Traceability is often seen as everyone’s responsibility and therefore no one’s priority. Without clear process governance or designated traceability champions, trace links are created inconsistently or not at all.
As a result, many projects defer traceability to the end of development. Teams then rush to manually compile trace links in spreadsheets or documents to satisfy compliance demands. This approach is not only time-consuming—requiring up to three months of effort per engineer*—but also undermines the main value of traceability: real-time visibility.
*According to our estimations and the testimonials of our interlocutors in the field
The Consequences of Poor Traceability
The cost of ignoring traceability goes far beyond inefficient documentation. It can jeopardize entire programs. At a commercial level, companies without traceability may fail audits, lose the right to bid on projects, or face delays in market entry due to certification issues. In safety-critical industries, the risks are even more dire. When traceability fails, systems may behave in unpredictable ways, with consequences ranging from product recalls to fatal accidents.

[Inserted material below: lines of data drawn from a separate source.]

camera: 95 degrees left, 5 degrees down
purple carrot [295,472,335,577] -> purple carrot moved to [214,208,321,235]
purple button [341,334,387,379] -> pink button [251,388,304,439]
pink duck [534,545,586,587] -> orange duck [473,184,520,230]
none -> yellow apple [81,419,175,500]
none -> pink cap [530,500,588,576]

→ The typical Example of the Boeing 737 MAX crisis
A striking example is the Boeing 737 MAX crisis. After fatal crashes, it became evident that traceability between software requirements and code implementations was flawed. In a detailed analysis, writer James Somers noted that FAA regulations require each line of safety-critical code to be traceable back to a documented requirement, and vice versa. Failure to enforce these traceability links contributed to the software's dangerous behavior.
In essence, traceability is not just about checking boxes; it’s about ensuring that the system does what it was intended to do and nothing it wasn't.

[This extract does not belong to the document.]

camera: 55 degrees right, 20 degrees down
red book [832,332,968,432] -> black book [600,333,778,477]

How Traceability Varies by Development Approach
The role and implementation of traceability also depend on the development methodology used. In traditional V-model development, traceability is built into the structure: requirements lead to design, which leads to implementation, which leads to validation, all in a linear fashion. Here, traceability provides formal checkpoints and clear relationships between phases.

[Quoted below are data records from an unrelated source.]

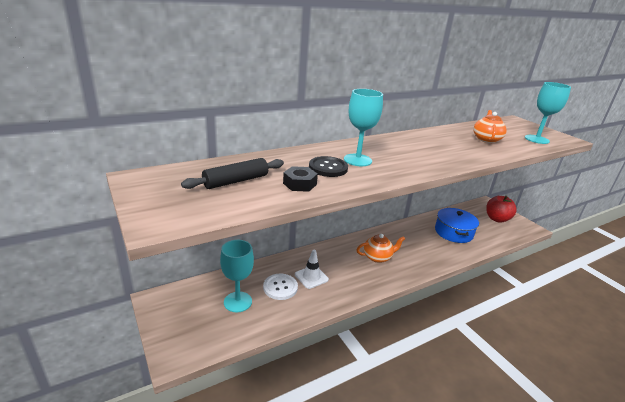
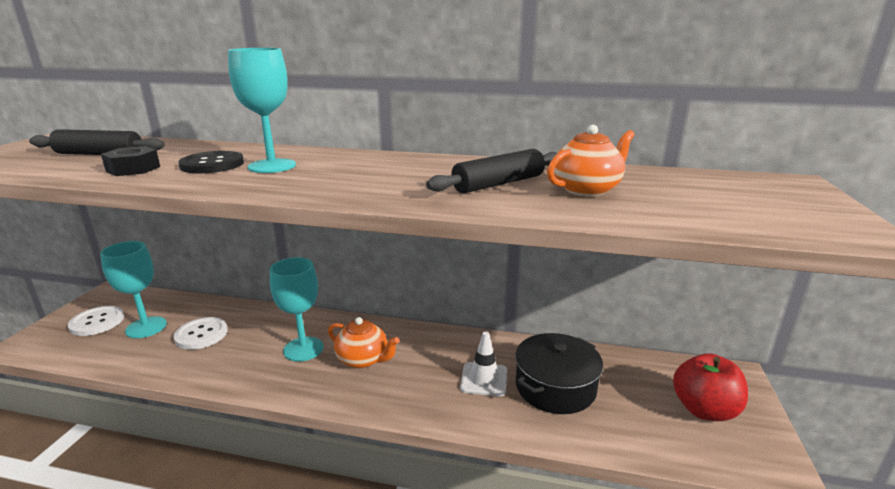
camera: 45 degrees right, 5 degrees down
white traffic cone [295,250,329,289] -> white traffic cone moved to [460,331,507,397]
blue pot [435,208,479,243] -> black pot [515,333,603,414]
turquoise goblet [525,82,571,144] -> turquoise goblet moved to [270,257,324,362]
none -> white button [68,306,124,336]
none -> black rolling pin [426,149,557,193]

In Agile environments, however, development is iterative, and change is continuous. Traceability must be more flexible, linking epics, user stories, tasks, and tests dynamically. It must also be lightweight enough not to slow down sprints, while still offering enough visibility to support compliance and quality assurance.
This makes tool support even more essential. Agile teams need traceability solutions that integrate directly into their workflows.
How to Implement Sustainable, End-to-End Traceability?
To be effective, traceability must be treated as a core engineering capability, not an afterthought. This means adopting tools and practices that promote trace link creation as a natural part of everyday work. The most efficient approach is to adopt solutions relying on Linked Data. It is a technical approach that allows structured data from different sources to be queried and connected. The open standard driving this interoperability is called OSLC (Open Services for Lifecycle Collaboration). OSLC integrations access tool artifacts by using linked data. OSLC enables different engineering tools to communicate with each other by exposing their data and relationships through standardized APIs.
Solutions like OSLC Connect for Jira allow engineering teams to create links between Jira issues, DOORS Next requirements, Xray test cases, and PTC parts, all without moving data or changing platforms. These trace links are live, browsable, and auditable across the entire engineering stack.
With SodiusWillert’s OSLC-based integrations, organizations can:
- Eliminate traceability silos
- Achieve full lifecycle visibility
- Automate compliance readiness
Implementing traceability this way doesn’t just satisfy regulations; it improves engineering productivity and builds a strong foundation for systems excellence.